O responsável assinalou que “aquelas [empresas] que não conseguindo reinventar-se, alterar modelos de negócio” poderão desaparecer, “porque os modelos de negócio ficaram obsoletos”, já que “a pandemia veio exponenciar aquilo que, de alguma maneira, já eram fragilidades empresariais que se verificavam”.

Comércio diz que novo layoff vai “abranger número restrito de empresas” e não será capaz de evitar despedimentos

João Vieira Lopes, presidente da Confederação do Comércio e Serviços de Portugal (CCP), considera que as medidas tomadas para substituir o layoff simplificado são “muito difíceis de aplicar na prática e vão abranger um número muito restrito de empresas”. Além disso, “não vão impedir o efeito de, em setembro e outubro, haver da parte de muitas empresas, opções ou de encerramento ou de redução dos quadros”.

João Vieira Lopes disse mesmo que o desemprego “é inevitável” se “o nível de retoma não subir”. Ao Presidente da República, a confederação que representa o comércio manifestou a necessidade de um “choque de consumo”, para estimular os portugueses a consumirem mais. “Preocupa-nos que não esteja nada a ser feito nesse sentido, como na Alemanha e noutros países, onde há desde baixas de IVA a incentivos ao consumo”. O líder da CCP sugeriu também uma redução das retenções na fonte dos salários para aumentar a liquidez das famílias.

João Vieira Lopes criticou ainda o plano estratégico de António Costa Silva por ser “omisso em relação ao turismo, comércio e serviços”. “Temos de encontrar soluções para manter a economia a funcionar, evitar a desagregação do maior número de empresas até poderem ser aplicados fundos” europeus, que a CCP não acreditem que cheguem à economia “antes do segundo semestre do próximo ano”.

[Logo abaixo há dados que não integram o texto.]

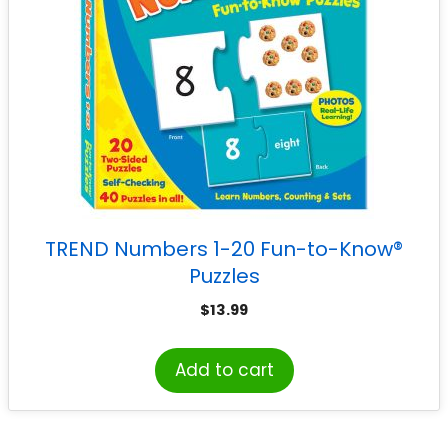
TREND Numbers 1-20 Fun-to-Know®
Puzzles
$
13.99
Add to cart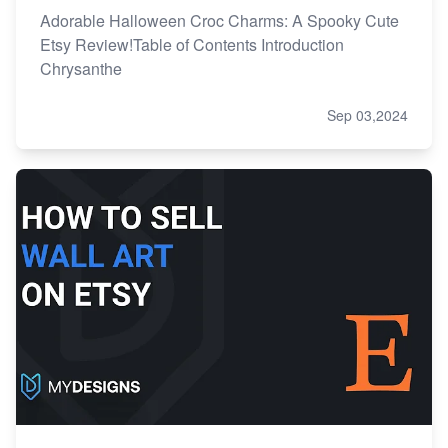
Adorable Halloween Croc Charms: A Spooky Cute
Etsy Review!Table of Contents Introduction
Chrysanthe
Sep 03,2024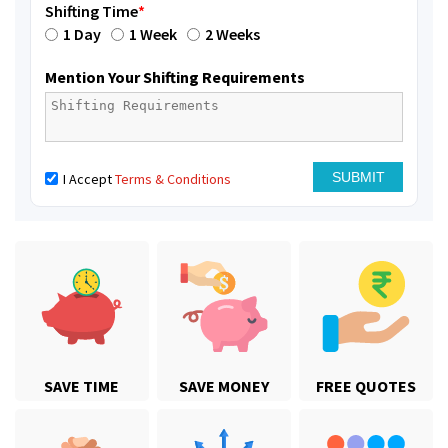
Shifting Time
*
1 Day
1 Week
2 Weeks
Mention Your Shifting Requirements
I Accept
Terms & Conditions
SAVE TIME
SAVE MONEY
FREE QUOTES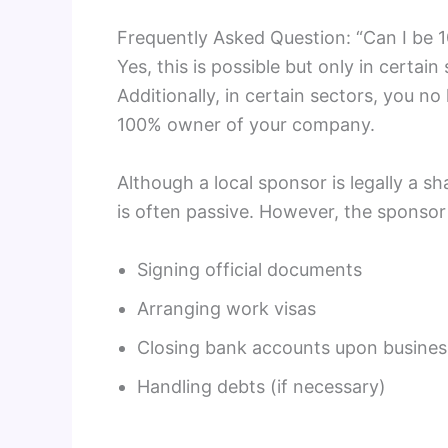
Frequently Asked Question: “Can I be
Yes, this is possible but only in certai
Additionally, in certain sectors, you no
100% owner of your company.
Although a local sponsor is legally a s
is often passive. However, the sponsor 
Signing official documents
Arranging work visas
Closing bank accounts upon busines
Handling debts (if necessary)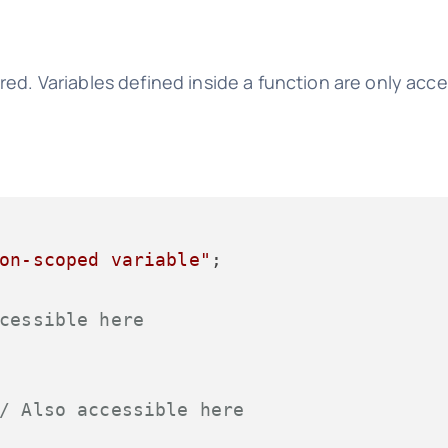
ed. Variables defined inside a function are only acce
on-scoped variable"
;

cessible here
/ Also accessible here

Turismo defende que o Governo não fez o suficiente para garantir turistas britânicos

Na representação do turismo, o setor “mais prejudicado pela pandemia”, António Calheiros, presidente da Confederação do Turismo (CTP), defende que é “fundamental que Portugal volte a ganhar a imagem de segurança que sempre teve”, mesmo que isso já não salve este verão, que está “perdido”.

O turismo interno, acrescenta, não está a compensar as perdas de 70% das dormidas de estrangeiros. “Em tempos normais o turismo interno são 30% das nossas dormidas. Há uma crise, muitas pessoas em layoff, 30% dos rendimentos perdidos, [as pessoas] não terão a mesma disponibilidade para gozar as suas férias. De maneira nenhuma podem colmatar a baixa de 70% de dormidas dos estrangeiros”, disse.

Francisco Calheiros pediu que o Governo faça o que for “humanamente possível” para mudar a imagem que o Reino Unido tem de Portugal, dado que o mercado britânico concentra 30% das dormidas no Algarve. “Nunca fomos fortes na diplomacia económica. Custa-nos um bocado perceber que não se tenha feito mais, nomeadamente nos corredores turísticos britânicos no que diz respeito às duas regiões para onde os britânicos mais gostam de se deslocar: a Madeira e o Algarve”, que, considera, estão numa situação positiva em termos de números de novos casos.

Questionado sobre se responsabiliza o ministro dos Negócios Estrangeiros, Augusto Santos Silva, de ter passado uma imagem errada da situação pandémica no país, o representante dos patrões do turismo diz que “não há para razão que os mercados britânicos não possam ter corredores diretos para o Algarve e Madeira. Há-de haver responsabilidades com certeza. (…) Temos de ter cuidado com as declarações que fazemos. Eles é que são os clientes. Não é dizendo que eles estão piores”.

A CTP criticou ainda que o layoff simplificado não tenha sido prolongado para todas as empresas. “Era da mais elementar justiça que o layoff simplificado se tivesse mantido.”